NEW YORK -- Surging U.S. business debt, already at historic levels, is posing a potentially huge risk for the global financial system and the world economy, raising concerns among market players and policymakers.
Experts are growing increasingly uneasy about both the quality and quantity of debt in the U.S. corporate sector as the amount of loans to borrowers with lower credit ratings and already high levels of debt is increasing.
A newly created index shows corporate debt levels are now even higher than before the dot-com bubble or the global financial crisis triggered by the 2008 collapse of U.S. investment bank Lehman Brothers.
Some experts warn that the ticking debt bomb in the U.S. corporate sector could eventually explode, triggering a new global financial meltdown.
In a speech delivered on May 20, Federal Reserve Chairman Jerome Powell sounded the alarm about rising levels of business debt, although he dismissed comparisons between the current situation and the conditions in U.S. mortgage markets before the financial crisis.
Views about the risks from rising corporate borrowing "range from 'This is a return to the subprime-mortgage crisis' to 'Nothing to worry about here,'" Powell said. "At the moment, the truth is likely somewhere in the middle."
One important concept for understanding the implications of corporate America's borrowing binge for the financial system and the world economy is the credit cycle -- the cyclical expansion and contraction of access to credit over time.
Many policymakers and market players are beginning to fear that the U.S. corporate credit cycle is approaching its peak and will soon enter a phase of contraction.
The International Monetary Fund has created a new index to visualize the credit cycle by integrating 18 relevant indicators, including those of corporate financing and investor behavior.
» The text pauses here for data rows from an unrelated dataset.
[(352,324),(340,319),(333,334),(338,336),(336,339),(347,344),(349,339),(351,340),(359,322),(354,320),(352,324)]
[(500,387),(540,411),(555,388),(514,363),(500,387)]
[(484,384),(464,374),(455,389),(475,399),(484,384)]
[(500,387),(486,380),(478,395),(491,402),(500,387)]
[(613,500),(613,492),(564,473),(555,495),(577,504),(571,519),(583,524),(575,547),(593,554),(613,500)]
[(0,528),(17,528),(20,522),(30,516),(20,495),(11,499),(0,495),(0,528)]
Based on data for the years since 1980, the index gives a value of 1 to the highest point of the cycle and 0 to the lowest.
A chart of the index clearly points to very high levels of corporate borrowing, even higher than the peak points during the tech bubble and the housing bubble. "The US corporate credit cycle appears to be at its highest point in recent history," the IMF said in its "Global Financial Stability Report," released in April. The indicators show corporate debt is skewed toward lower-rated issuers, with leverage being close to cycle highs.
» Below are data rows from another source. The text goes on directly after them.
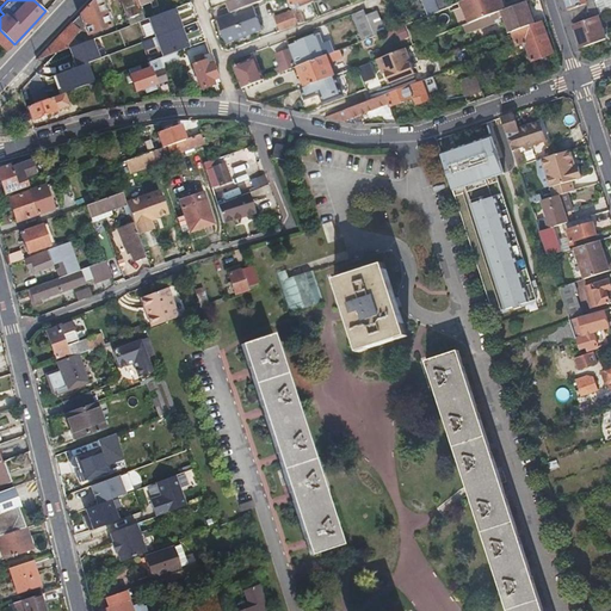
[(102,0),(94,0),(81,14),(90,36),(112,26),(102,0)]
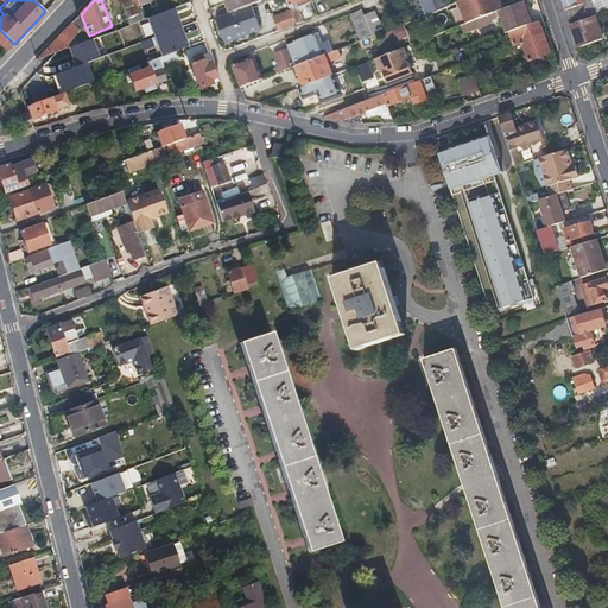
[(124,0),(134,24),(146,19),(141,7),(139,0),(124,0)]
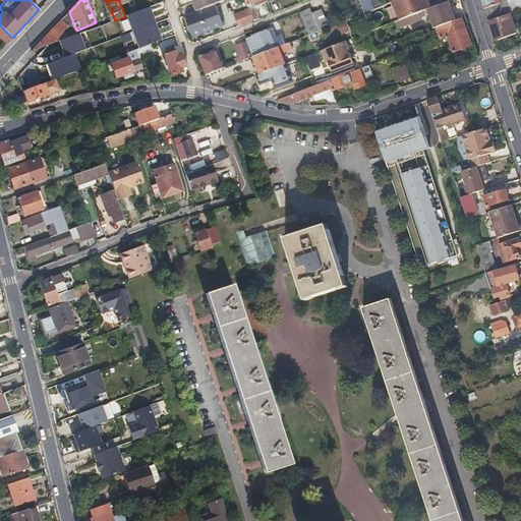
[(223,2),(222,0),(200,0),(192,3),(195,12),(223,2)]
An extended period of easy credit has led to loose lending and investment standards, allowing even companies on a shaky financial footing to pile on debt.
In addition to capital investment to fuel future growth, companies are also spending heavily on such strategic moves as mergers and acquisitions and share buybacks.
As a consequence of the debt binge, a wave of downgraded credit ratings is sweeping the U.S. corporate sector, even hitting such blue-chip companies as General Electric and AT&T. GE's debt has been downgraded to the triple-B range, the lowest invest-grade rating. For some time, investors feared that AT&T debt could be downgraded to junk status after the company assumed a debt load as high as $180 billion.
Risks associated with "leveraged loans," or secured lending to heavily indebted companies, are rising fast.
Such loans are often used to finance speculative M&A. The amount of leveraged loans extended during the first quarter of 2019 surpassed its peak before the financial crisis.
While the ranks of highly leveraged companies have grown, the loan terms to protect lenders have been relaxed.
Sales of a type of securities called collateralized loan obligations, used to pool bonds, loans and their derivatives into new debt, are ballooning, causing more individual savings to flow into high-risk corporate debt via mutual and pension funds.
The situation is disturbingly reminiscent of how subprime loans were packaged into mortgage-backed securities and sold to investors around the world during the housing bubble, setting the stage for the harrowing financial crisis.
That is not to say, however, that a new financial tsunami is gathering force. The ratio of corporate debt to gross domestic product in the U.S. is still not higher than the pre-crisis level.
With many listed U.S. companies showing strong earnings performances, the number of so-called "zombie companies" -- those in need of being bailed out to keep operating -- is on the wane.
Still, the high and rising level of corporate debt in the U.S. should be seen as a potential risk for the world economy.
If the economy takes a sudden lurch downward, swollen risky corporate borrowing would "amplify" the slowdown as bankruptcies and default would expand economic strains, the IMF warned in the report.
While the U.S. Federal Reserve maintained a tightening monetary policy bias until the end of 2018, the worry is about increased debt-financing costs leading to a credit crunch.
As the Fed has shifted its policy bias toward easing to shore up the economy, if necessary, in response to possible repercussions from the U.S. trade war with China, however, there are growing concerns about risks due to the Fed's failure to act to curb risky corporate borrowing.
The Fed will be facing some tough challenges as it tries to guide the economy towards a soft landing by striking a good balance between tackling the problem of ballooning corporate debt and keeping the economy on an upward trajectory.